Internet utility in the United States

Frontier Logo

Frontier Fiber (formerly known as Frontier FiOS) is a bundled Internet access, telephone, and (until 2021) television service provided by Frontier Communications that operates over a fiber-optic network within the United States.

==History==

In May 2009, Frontier announced that it would acquire Verizon's 4.8 million landlines leased to residential and small business customers in Arizona, Idaho, Illinois, Indiana, Michigan, Nevada, North Carolina, Ohio, Oregon, South Carolina, Washington, West Virginia, and Wisconsin, for $8.6 billion. In addition to the purchase of copper lines, Frontier also acquired the fiber-optic system built by Verizon in Fort Wayne, around Portland, and in some eastern suburbs of Seattle. These operations would continue to operate under the FiOS branding used by Verizon.

Frontier initially stated that it had no plans for changes after the transition. However, the company later attempted to institute a $500 installation fee for new television subscribers, backed out of franchise agreements in some cities in Oregon, and increased rates by 50% in Indiana.

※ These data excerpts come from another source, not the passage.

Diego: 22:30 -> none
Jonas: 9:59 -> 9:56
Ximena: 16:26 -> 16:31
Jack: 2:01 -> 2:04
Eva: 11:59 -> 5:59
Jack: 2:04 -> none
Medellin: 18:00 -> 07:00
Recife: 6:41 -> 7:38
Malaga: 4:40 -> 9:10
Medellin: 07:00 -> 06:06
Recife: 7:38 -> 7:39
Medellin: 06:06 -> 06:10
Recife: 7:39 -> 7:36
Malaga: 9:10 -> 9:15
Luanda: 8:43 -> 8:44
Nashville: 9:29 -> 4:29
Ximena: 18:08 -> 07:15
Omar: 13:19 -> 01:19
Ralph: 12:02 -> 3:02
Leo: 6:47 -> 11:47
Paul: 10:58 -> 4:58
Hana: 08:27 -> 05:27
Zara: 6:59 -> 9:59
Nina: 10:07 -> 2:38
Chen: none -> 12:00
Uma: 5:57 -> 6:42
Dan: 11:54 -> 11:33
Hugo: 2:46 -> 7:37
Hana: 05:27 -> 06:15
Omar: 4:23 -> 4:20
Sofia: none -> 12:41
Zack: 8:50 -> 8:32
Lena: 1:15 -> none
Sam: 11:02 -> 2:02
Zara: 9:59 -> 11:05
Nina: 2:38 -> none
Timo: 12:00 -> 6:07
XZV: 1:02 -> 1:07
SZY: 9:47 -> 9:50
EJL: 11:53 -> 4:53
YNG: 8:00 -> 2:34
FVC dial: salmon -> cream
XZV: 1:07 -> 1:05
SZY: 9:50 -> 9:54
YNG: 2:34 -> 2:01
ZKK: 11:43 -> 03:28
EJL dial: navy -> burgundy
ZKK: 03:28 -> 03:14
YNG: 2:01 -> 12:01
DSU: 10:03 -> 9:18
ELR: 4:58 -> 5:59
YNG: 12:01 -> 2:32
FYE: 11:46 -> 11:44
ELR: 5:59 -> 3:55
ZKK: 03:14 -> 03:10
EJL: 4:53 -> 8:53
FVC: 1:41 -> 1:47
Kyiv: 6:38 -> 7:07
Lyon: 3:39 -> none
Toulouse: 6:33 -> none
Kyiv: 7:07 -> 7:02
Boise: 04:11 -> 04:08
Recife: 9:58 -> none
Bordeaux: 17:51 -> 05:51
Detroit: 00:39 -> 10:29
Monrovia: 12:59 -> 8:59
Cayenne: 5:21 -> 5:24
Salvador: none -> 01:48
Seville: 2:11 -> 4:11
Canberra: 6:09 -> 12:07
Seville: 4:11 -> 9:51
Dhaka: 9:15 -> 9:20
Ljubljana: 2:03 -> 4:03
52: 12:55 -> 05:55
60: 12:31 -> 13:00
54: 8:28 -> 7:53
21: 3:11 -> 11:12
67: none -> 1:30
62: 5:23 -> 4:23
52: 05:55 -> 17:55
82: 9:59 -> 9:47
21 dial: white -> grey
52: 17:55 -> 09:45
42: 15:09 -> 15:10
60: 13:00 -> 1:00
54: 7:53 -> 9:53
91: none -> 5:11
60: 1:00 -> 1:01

Frontier later retracted the rate increases and installation fee but has not reclaimed franchises in the cities that it relinquished and not before losing FiOS TV subscribers.

On February 5, 2015, Frontier announced that it would also acquire Verizon's wireline assets in California, Florida and Texas for $10.5 billion. The transition took effect April 1, 2016; technical issues with the integration resulted in a disruption of service for many FiOS users in the markets, which continued for some in the weeks that followed. In May 2016, California assemblyman Mike Gatto announced a hearing over the matter, stating that "there has been an alarming rate of telephone and Internet outages in Southern California and consumers are frustrated with the lack of a solution to this months-long ordeal".

During the hearing, Frontier West president Melinda White stated that most of the issues were caused by incomplete customer data provided by Verizon for importation into its systems. White stated that less than 1 percent of its customers were affected, and that it would provide service credits to affected subscribers while it finished addressing the issues. Republican assemblyman Jim Patterson accused the California Public Utilities Commission (CPUC) of not placing enough oversight on the transition, deeming it a "failure of the fundamental role and responsibility" of the commission.

In May 2020, Frontier completed a sale of its assets in the Pacific Northwest to Ziply Fiber including the fiber-optic systems that it had acquired from Verizon in Washington and Oregon.

In late 2020, Frontier dropped the FiOS branding, renaming the service Frontier FiberOptic.

In 2021, Frontier announces plans to discontinue its in-house TV services and partnered with YouTube TV, freeing up its bandwidth for internet and phone. Frontier customers were paying the two services separately until March 27, 2023 when the companies offered integrated billing. While Frontier's TV service is still active, it has not accepted new customers since the company's announcement.